Migliorare la tua autostima: i 5 step fondamentali

Avere una buona opinione di se stessi è importante per proteggere il benessere psicologico. Per questo è utile che tu sappia come migliorare la tua autostima.

L’autostima è, come dice la parola stessa, una “stima di noi stessi”, ovvero una valutazione di quelle che noi crediamo essere le nostre caratteristiche e capacità personali. È importante quindi notare che l’autostima è un giudizio di valore (positivo o negativo) che si basa su qualcosa di soggettivo (cioè su come ci percepiamo) e che ha un influsso emotivo su noi stessi.

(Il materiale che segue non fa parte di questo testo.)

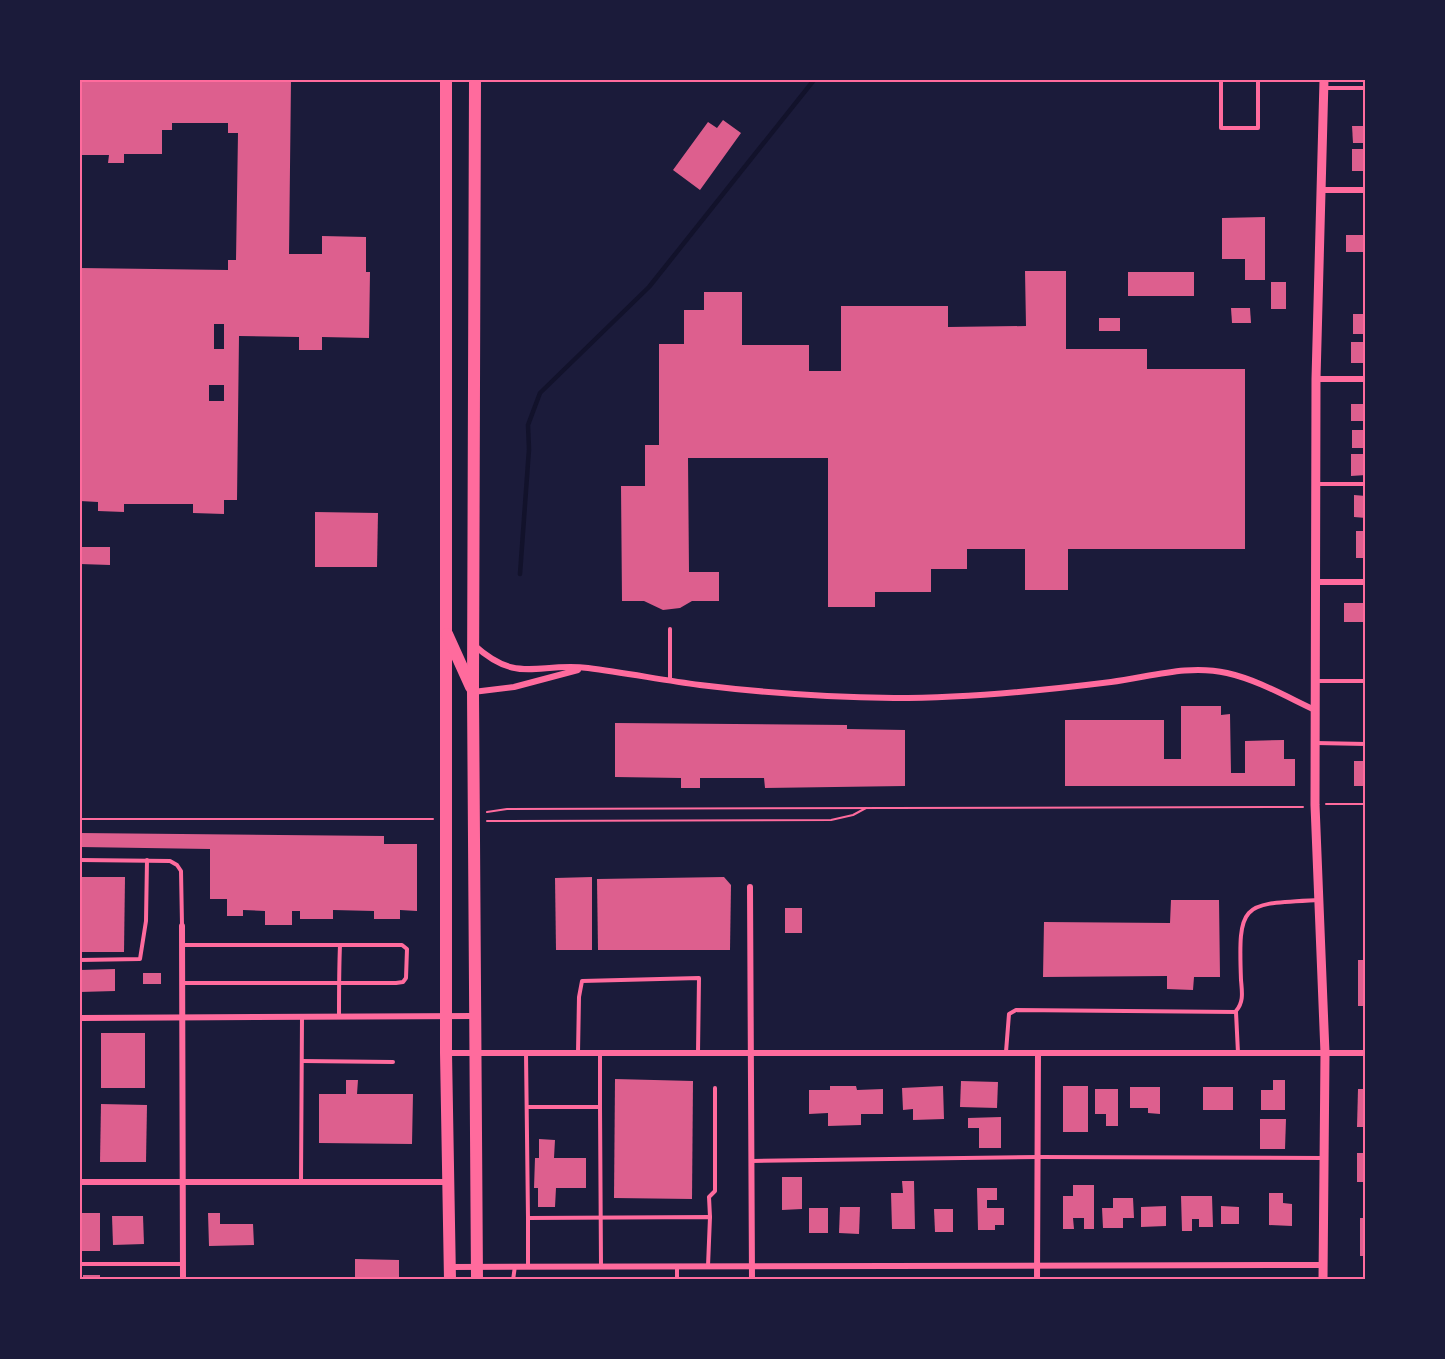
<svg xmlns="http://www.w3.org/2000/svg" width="1445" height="1359" font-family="'Roboto Serif',serif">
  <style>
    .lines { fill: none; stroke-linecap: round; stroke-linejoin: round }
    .stream { stroke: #12122b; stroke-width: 4.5 }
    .building { fill: #dd5f8e; fill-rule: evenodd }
    .path { stroke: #ff6b9d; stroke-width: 2 }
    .service { stroke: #ff6b9d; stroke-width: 4 }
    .minor { stroke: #ff6b9d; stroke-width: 6 }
    .tertiary { stroke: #ff6b9d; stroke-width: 9 }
    .trunk { stroke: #ff6b9d; stroke-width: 12 }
    .neatline { fill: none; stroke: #ff6b9d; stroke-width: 2 }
  </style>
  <rect width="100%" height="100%" fill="#1b1b3a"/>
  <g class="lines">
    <polyline class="stream" points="520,574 529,449 528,425 540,393 649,287 814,80"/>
  </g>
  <g class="building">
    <path d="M80,80H291L289,254H322V236L366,237V272H370L369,338L322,337V350H299V337L239,336L237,500H224V514L193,513V504H124V512L98,511V502L80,501V268L228,270V260H236L238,133H228V123H172V130H162V154H124V163H108L109,155H80ZM214,324H224V349H214ZM209,385H224V401H209Z"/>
    <polygon points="723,120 741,133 700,190 673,170 708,122 717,128"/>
    <polygon points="1352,126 1366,126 1366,143 1353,143"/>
    <rect x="1352" y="149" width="14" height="22"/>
    <polygon points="1265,217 1265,280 1245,280 1245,259 1222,259 1222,218"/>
    <rect x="1346" y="235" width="20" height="17"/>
    <polygon points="1025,271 1066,271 1066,349 1147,349 1147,369 1245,369 1245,549 1068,549 1068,590 1025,590 1025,549 967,549 967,569 931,569 931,592 875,592 875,607 828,607 828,458 688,458 689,572 719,572 719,601 692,601 680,608 663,610 644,601 622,601 621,486 645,486 645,445 659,445 659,344 684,344 684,310 704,310 704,292 742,292 742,345 809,345 809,371 841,371 841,306 948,306 948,327 1026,326"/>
    <rect x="1128" y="272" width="66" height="24"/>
    <rect x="1271" y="282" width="15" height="27"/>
    <polygon points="1231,308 1250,308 1251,323 1232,323"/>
    <rect x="1353" y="314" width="13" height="20"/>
    <rect x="1099" y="318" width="21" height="13"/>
    <rect x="1351" y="342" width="15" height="21"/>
    <rect x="1351" y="404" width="15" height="17"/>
    <rect x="1352" y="430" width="14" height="18"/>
    <polygon points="1351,454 1366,454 1366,475 1351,476"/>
    <polygon points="1354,495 1366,496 1366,518 1354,517"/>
    <polygon points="315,512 378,513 377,567 315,567"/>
    <rect x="1356" y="531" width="10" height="27"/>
    <polygon points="80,547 110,547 110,565 80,564"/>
    <rect x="1344" y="603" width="22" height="19"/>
    <polygon points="1181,706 1221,706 1221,715 1230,714 1231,773 1245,773 1245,741 1284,740 1284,759 1295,759 1295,786 1065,786 1065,720 1164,720 1164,759 1181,759"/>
    <polygon points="615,723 847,725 847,729 905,730 905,786 765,788 764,778 700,778 700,788 681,788 681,778 615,777"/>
    <rect x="1354" y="761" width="12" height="25"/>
    <polygon points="80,833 384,836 384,844 417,844 417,911 400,910 400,919 374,919 374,911 333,910 333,919 300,919 300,911 292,911 292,925 265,925 265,911 243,910 243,916 227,916 227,899 210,899 210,849 80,847"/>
    <polygon points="80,877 125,877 124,952 80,952"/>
    <polygon points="592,877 592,950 556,950 555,878"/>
    <polygon points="724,877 731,885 730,950 598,950 597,879"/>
    <polygon points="1171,900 1219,900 1220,977 1194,977 1193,990 1167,989 1167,976 1043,977 1044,922 1170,923"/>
    <rect x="785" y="908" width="17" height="25"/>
    <rect x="1358" y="960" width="8" height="46"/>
    <polygon points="115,969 115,991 80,992 80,970"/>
    <rect x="143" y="973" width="18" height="11"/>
    <rect x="101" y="1033" width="44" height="55"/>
    <polygon points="615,1079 693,1081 692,1199 614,1198"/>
    <polygon points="346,1080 358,1080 357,1094 413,1094 412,1144 319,1143 319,1094 346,1094"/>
    <polygon points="1273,1080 1285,1080 1285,1110 1261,1110 1261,1090 1273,1090"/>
    <polygon points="961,1081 998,1082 997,1108 960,1107"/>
    <polygon points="830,1086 856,1086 857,1090 883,1089 883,1114 861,1114 861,1125 828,1126 828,1113 809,1114 809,1090 830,1090"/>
    <polygon points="943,1086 944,1119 913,1120 913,1109 903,1110 902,1088"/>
    <rect x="1063" y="1086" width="25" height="46"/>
    <polygon points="1130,1087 1160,1087 1160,1114 1148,1113 1148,1108 1130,1108"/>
    <rect x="1203" y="1087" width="30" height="23"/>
    <polygon points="1095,1089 1118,1089 1118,1126 1106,1126 1106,1114 1095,1114"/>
    <polygon points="1358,1089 1366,1089 1366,1127 1357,1127"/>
    <polygon points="101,1104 147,1105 146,1162 100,1162"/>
    <polygon points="1001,1117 1001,1148 979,1148 979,1128 968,1128 968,1118"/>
    <polygon points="1260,1119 1286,1119 1285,1149 1260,1149"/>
    <polygon points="539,1139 555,1140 554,1158 586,1158 586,1188 556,1188 555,1207 538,1207 538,1188 534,1188 535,1158 539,1158"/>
    <rect x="1357" y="1153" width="9" height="29"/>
    <polygon points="782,1177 802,1177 802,1209 782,1210"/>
    <polygon points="902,1181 914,1181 915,1229 892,1229 891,1193 903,1193"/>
    <polygon points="1073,1185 1094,1185 1094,1229 1084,1229 1084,1218 1073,1218 1074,1229 1063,1229 1063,1196 1073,1196"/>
    <polygon points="977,1188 997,1188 997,1200 987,1200 987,1208 1004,1208 1004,1225 995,1225 995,1230 978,1230"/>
    <polygon points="1269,1193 1283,1193 1283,1203 1292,1204 1292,1226 1269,1225"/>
    <polygon points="1181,1196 1212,1196 1213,1227 1199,1227 1199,1219 1192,1219 1192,1231 1182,1231"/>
    <polygon points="1113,1198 1133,1198 1134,1218 1123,1218 1123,1228 1103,1228 1102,1208 1113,1208"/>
    <polygon points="1166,1206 1166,1226 1141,1227 1141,1207"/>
    <polygon points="1221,1206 1239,1207 1239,1224 1221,1224"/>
    <polygon points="840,1207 860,1207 859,1234 839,1233"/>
    <rect x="809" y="1208" width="19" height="25"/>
    <polygon points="934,1209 953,1209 953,1232 935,1232"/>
    <rect x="80" y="1213" width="20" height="38"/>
    <polygon points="208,1213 220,1213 220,1224 253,1224 254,1245 209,1246"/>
    <polygon points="112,1216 143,1216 144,1244 113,1245"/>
    <rect x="1360" y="1218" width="6" height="38"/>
    <polygon points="355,1259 399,1260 399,1280 355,1280"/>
    <rect x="83" y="1275" width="17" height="5"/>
  </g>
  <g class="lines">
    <g class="path">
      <polyline points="1326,804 1366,804"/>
      <polyline points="487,812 507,809 1303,807"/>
      <polyline points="80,819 433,819"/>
      <polyline points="487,821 831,820 853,815 866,808"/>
    </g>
    <g class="service">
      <polyline points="1221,80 1221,128 1258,128 1258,80"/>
      <polyline points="1324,88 1366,88"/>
      <polyline points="1316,484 1366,484"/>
      <polyline points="670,680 670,629"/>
      <polyline points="1315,681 1366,681"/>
      <polyline points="1316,743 1366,744"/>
      <polyline points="80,860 170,861 177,865 181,871 182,925"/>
      <polyline points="182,945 340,945"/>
      <polyline points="80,960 140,959 146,921 147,860"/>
      <path d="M182,983H396L403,982L406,978L407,949L402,945H340C339,969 339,993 339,1016"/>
      <path d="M1236,1011C1244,1002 1242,992 1241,980C1238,901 1242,904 1318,900"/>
      <polyline points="1006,1052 1009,1014 1016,1010 1236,1012 1238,1053"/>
      <polyline points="526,1053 528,1218"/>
      <polyline points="578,1053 579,997 582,981 699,978 698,1053"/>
      <polyline points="600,1053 600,1107"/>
      <polyline points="302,1061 393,1062"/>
      <polyline points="80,1079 80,1018"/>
      <polyline points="527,1107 600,1107 601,1266"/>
      <polyline points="752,1161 1038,1157 1323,1158"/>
      <polyline points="301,1181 302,1017"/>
      <polyline points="710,1217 709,1197 715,1191 715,1088"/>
      <polyline points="80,1264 183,1264"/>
      <polyline points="528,1266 528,1218 710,1217 708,1266"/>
      <polyline points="677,1267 677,1280"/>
      <polyline points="513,1280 515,1266"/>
    </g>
    <g class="minor">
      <polyline points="1323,190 1366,190"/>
      <polyline points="1316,379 1366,379"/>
      <polyline points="1315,582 1366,582"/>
      <path d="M474,645C518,685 537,662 588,668C626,673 663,680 700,685C765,693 829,697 894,698C967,698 1039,691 1111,682C1150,677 1188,664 1227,673C1258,680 1287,697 1315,710"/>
      <polyline points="473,692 514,687 578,670"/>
      <polyline points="750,887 752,1280"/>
      <polyline points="182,926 183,1280"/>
      <polyline points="80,1018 474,1016"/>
      <polyline points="446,1053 1366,1053"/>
      <polyline points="80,1182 448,1182"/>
      <polyline points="450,1267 1323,1265"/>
      <polyline points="1037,1280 1038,1053"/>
    </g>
    <polyline class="tertiary" points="1323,1280 1325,1053 1315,805 1316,379 1324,80"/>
    <g class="trunk">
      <polyline points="446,80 446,1053 450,1280"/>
      <polyline points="475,80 473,692 477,1280"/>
      <polyline points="447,634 471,687"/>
    </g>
  </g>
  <rect width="1445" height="1359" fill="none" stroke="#1b1b3a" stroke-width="162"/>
  <rect x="81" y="81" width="1283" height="1197" class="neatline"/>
</svg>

Per semplificare, è come se ci guardassimo riflessi ad uno specchio e dicessimo, sulla base di quello che vediamo (non solo dal punto di vista estetico, ma globale): “Vado bene/Non vado bene”.

autostima è un giudizio su ciò che vediamo guardandoci metaforicamente allo specchio

Diamo questo giudizio sulla base della nostra tendenza a conformarci a dei canoni: tendiamo quindi a fare un paragone tra ciò che vediamo allo specchio e ciò che vorremmo vedere, ma non solo! Compariamo la nostra immagine riflessa anche con ciò che, secondo noi, dovremmo vedere.

Perché bisognerebbe migliorare una bassa autostima?

I problemi dell’autostima insorgono nel momento in cui ci diamo un giudizio negativo perché c’è una discrepanza tra come noi ci percepiamo e chi vogliamo essere e/o sentiamo di dover essere. Quanto maggiore è questa discrepanza, tanto più bassa sarà l’autostima.

Se soffri di bassa autostima, puoi ritrovarti in una o più delle seguenti frasi:

  • non ti apprezzi;
  • hai la tendenza ad auto-sabotarti;
  • sei più vulnerabile alle malattie psichiatriche (disturbo depressivo maggiore, episodi maniacali o ipomaniacali, distimia, disordini dissociativi, anoressia nervosa, bulimia nervosa, disturbi di personalità borderline, narcisistico ed evitante);
  • adotti comportamenti che comportano problemi sociali (ad esempio comportamenti violenti);
  • adotti comportamenti che mettono a rischio la tua salute e la tua vita (ad esempio gesti impulsivi oppure abuso di sostanze stupefacenti).

Queste condizioni portano a grande sofferenza psicologica e spesso anche a problemi di natura relazionale, legale, di salute. Ecco perché ti conviene migliorare la tua autostima. Nessuno potrà prometterti che sarà facile o veloce, ma è sicuramente possibile.

Come migliorare la tua autostima

Avere una buona autostima è un meccanismo di difesa che promuove il benessere proteggendo l’equilibrio interiore da fattori stressanti e negativi.

Un’autostima positiva infatti è associata al benessere mentale, alla capacità di adattarsi, alla felicità, al successo, alla soddisfazione e alla capacità di riprendersi in seguito a seri problemi di salute.

Avere una buona autostima vuol dire avere dentro di sé una base stabile che ci consente di vivere in modo il più possibile continuativo sentimenti ed emozioni quali:

  • senso di sicurezza;
  • dignità;
  • tranquillità;
  • soddisfazione;
  • entusiasmo;
  • appagamento.

Arrivare ad un’auto-valutazione globalmente positiva su se stessi si può. Bisogna innanzitutto volerlo. E poi bisogna lavorarci, da soli o guidati da uno psicoterapeuta.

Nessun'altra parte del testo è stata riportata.